Paulo Guinote
Chegou o famoso mês de Agosto, o dos três meses de férias dos professores. Ao contrário do passado ano lectivo, embora mais envelhecidos conforme dezenas de notícias e declarações melífluas de quem bloqueou uma renovação atempada da classe docente, parte-se em romaria pacífica, com uma assinalável paz social, conseguida à custa da “flexibilização” das pretensões dos docentes, rendidos ao faseamento do que já de si é um faseamento do tempo de serviço que prestaram desde 2005.
Mas este também foi o ano em que, para além da aplicação dos chamados “decretos gémeos” (os dl 54 e 55), se começou a generalizar o modelo da Educação Municipalizada, a que chamam “descentralização de competências na Educação”, que tornará as escolas e agrupamentos dependentes de uma dupla tutela, uma mais distante e outra de proximidade.
O ano de 2019-20 ficará marcado pela imposição, com maior ou menor colaboração por parte das direcções escolares, de uma alteração exógena do da gestão escolar que, depois do modelo único de lideranças unipessoais, colocará as “unidades orgânicas” escolares de grande parte do país na dependência do poder autárquico, seja do seu presidente, seja de um vereador ou, no caso de municípios com uma rede escolar mais vasta, de um qualquer chefe de divisão ou técnico superior, para quem são transferidas competências que antes estavam nas escolas (e praticamente nenhuma do poder central).
Este novo “paradigma” é fundamentado com uma retórica de gestão de “proximidade”, mais “conhecedora das realidades locais” e tenta justificar-se com a “legitimidade democrática” dos eleitos locais para gerirem a Educação nos limites dos seus concelhos. Acerca disso haveria a apontar diversos erros e paradoxos, sendo que, em pleno Estio, me ficarei por duas questões.
A primeira, relaciona-se com toda a engenharia financeira que envolve este processo, porque esta “transferência de competências” é apenas um pretexto para redireccionar verbas europeias (programa Portugal 2020) para as câmaras, alegando que assim será mais eficaz a concertação de estratégias para combater o abandono e insucesso escolar, mesmo se o poder político clama que esses indicadores estão em mínimos históricos. É uma das formas usadas para robustecer as finanças locais, enquanto publicamente se multiplicam queixas quanto à magreza do “envelope financeiro” envolvido. Mas basta consultar as verbas mobilizadas para “planos inovadores de combate ao insucesso escolar” ou afins para se perceber os muitos milhões de euros em causa.

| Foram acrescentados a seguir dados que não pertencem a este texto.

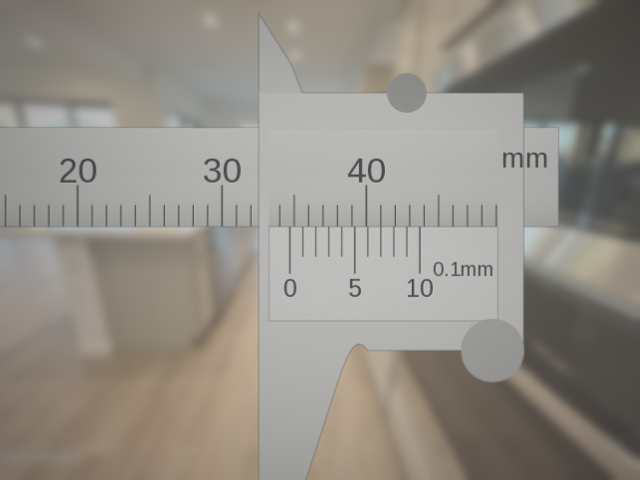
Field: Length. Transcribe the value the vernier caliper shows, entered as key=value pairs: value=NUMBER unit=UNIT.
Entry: value=34.7 unit=mm
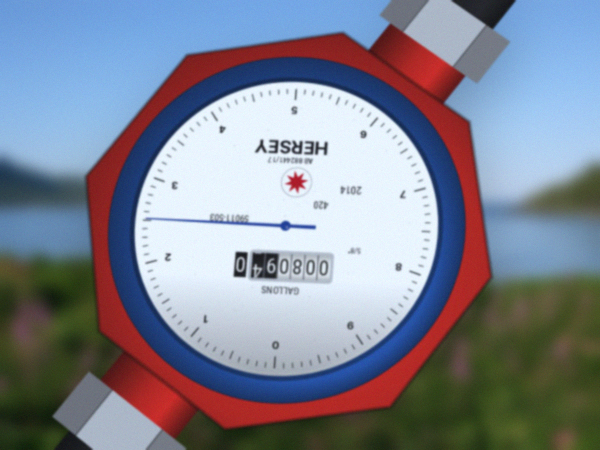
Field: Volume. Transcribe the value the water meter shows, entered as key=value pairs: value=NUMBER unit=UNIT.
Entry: value=80942.5 unit=gal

A segunda passa pela transformação do que até agora têm sido, apesar de muitas limitações, organizações com algum nível de autonomia em novas extensões da estrutura administrativa autárquica, em que @s director@s se transformarão numa variante de directores de serviços, em que muitas decisões deixarão de ser tomadas nas escolas, migrando para os gabinetes das burocracias locais que, com todas as honrosas excepções que possamos achar, têm uma competência técnica para estas matérias inversamente proporcional aos hábitos clientelares instalados. Quando se afirma que as escolas manterão as “competências pedagógicas”, apenas lhes sendo retiradas chatices administrativas, oculta-se que muitas iniciativas e projectos de tipo pedagógico passarão a estar dependentes, por via do seu financiamento, dos humores exteriores e “superiores”.
Por isso, talvez seja bom encarar este mês de Agosto como o último de um modelo de gestão escolar que, apesar da progressiva amputação dos procedimentos democráticos, ainda mantinha algumas margens de autonomia. Em Setembro, um pouco por todo o país, isso passará a ser uma cada vez mais distante memória.